When Tennessee police officer Eric Crowder learned his friend and mentor, a sergeant at the police department where they work, needed a kidney, he didn’t think twice about getting tested.
And like a holiday miracle, he was a match. Crowder quickly offered to donate a kidney to Sgt. Chip Davis, and now the two men are recovering after Tuesday’s successful transplant surgery at Nashville’s Vanderbilt University Medical Center.
Both men have two daughters who are around the same age and also friends, and Crowder’s wife, Devin Crowder, told TODAY that she and her husband just couldn’t imagine Davis’ girls growing up without their father.
“It was sad to think they could be without a parent,” she said.
Plus, it was Crowder’s turn to pay back a favor: Davis, 40, had helped him get the job at the La Vergne Police Department years earlier: “Chip is basically the reason he went to La Vergne,” Devin said. “He looks up to Chip as a mentor.” Davis’ wife Kelly told TODAY they learned her husband had kidney failure in March 2014, after doctors ran blood work in response to his unusually high blood pressure. He was put on a waiting list for a kidney in July 2014, but told it could take three to five years. She was “in shock” when Crowder, 32, offered to donate his kidney a few months later.

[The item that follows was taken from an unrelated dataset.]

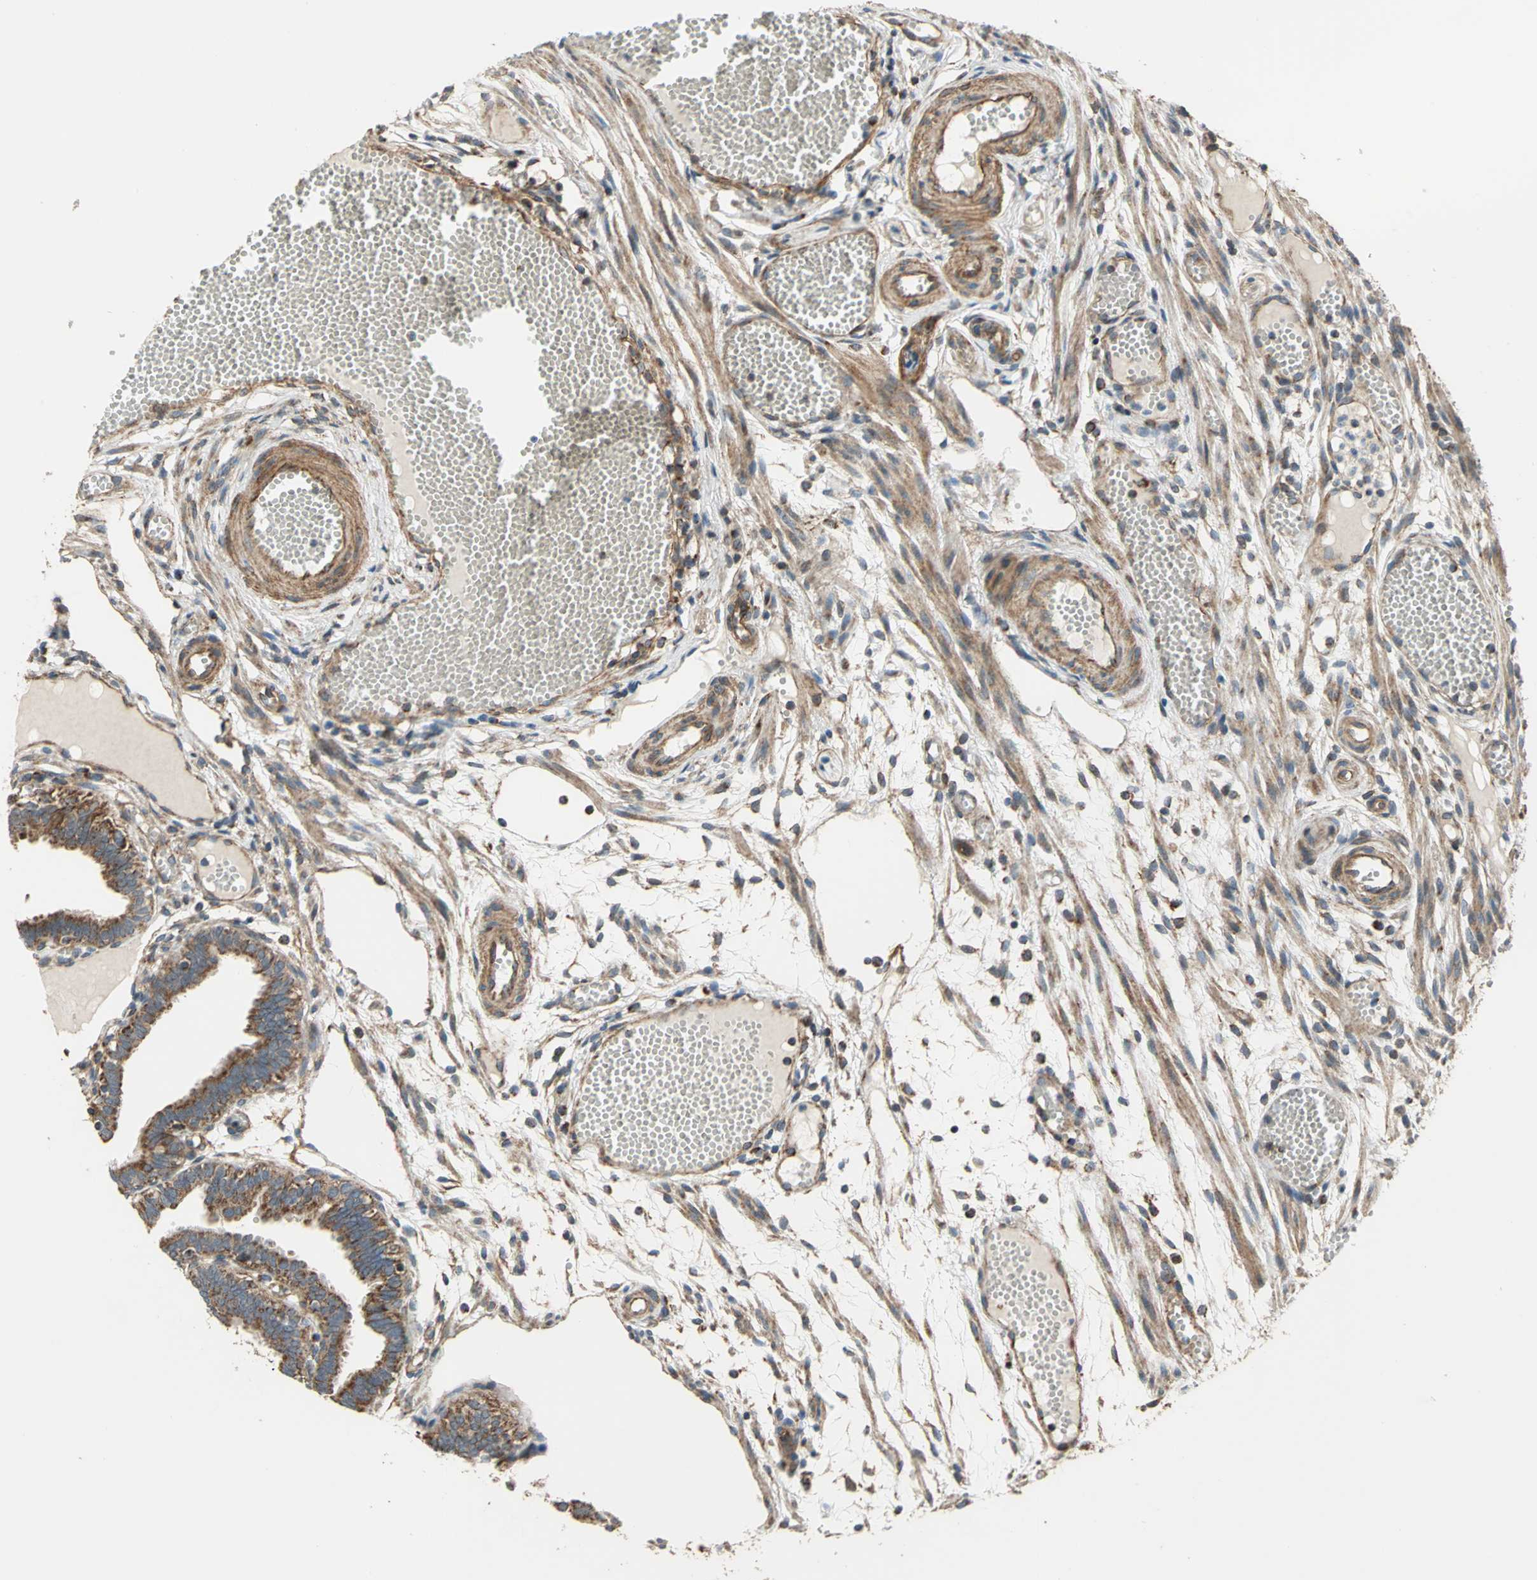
{"staining": {"intensity": "strong", "quantity": ">75%", "location": "cytoplasmic/membranous"}, "tissue": "fallopian tube", "cell_type": "Glandular cells", "image_type": "normal", "snomed": [{"axis": "morphology", "description": "Normal tissue, NOS"}, {"axis": "topography", "description": "Fallopian tube"}], "caption": "A high amount of strong cytoplasmic/membranous staining is present in approximately >75% of glandular cells in unremarkable fallopian tube. (Stains: DAB in brown, nuclei in blue, Microscopy: brightfield microscopy at high magnification).", "gene": "MRPS22", "patient": {"sex": "female", "age": 29}}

“It was kind of hard to believe,” she said. “You hear about family members doing that, but as far as friends… it was overwhelming.”
“It couldn’t have come at a better time,” she added. “Chip was starting to get fatigued all the time; he was definitely heading toward dialysis.”
As for the Crowders, it was an easy decision to make. “Honestly, he’s in good health,” Devin said of her husband. “His family raised him to give the shirt off his back, and that’s how I was raised. So to us, it was: Are you healthy? Can you make it? Do you have any disease in your family background that could hinder you later in life? If not, let’s do this.” Both men are still recovering in the hospital, but the surgery went well and they should be back to work in about eight weeks, their wives said.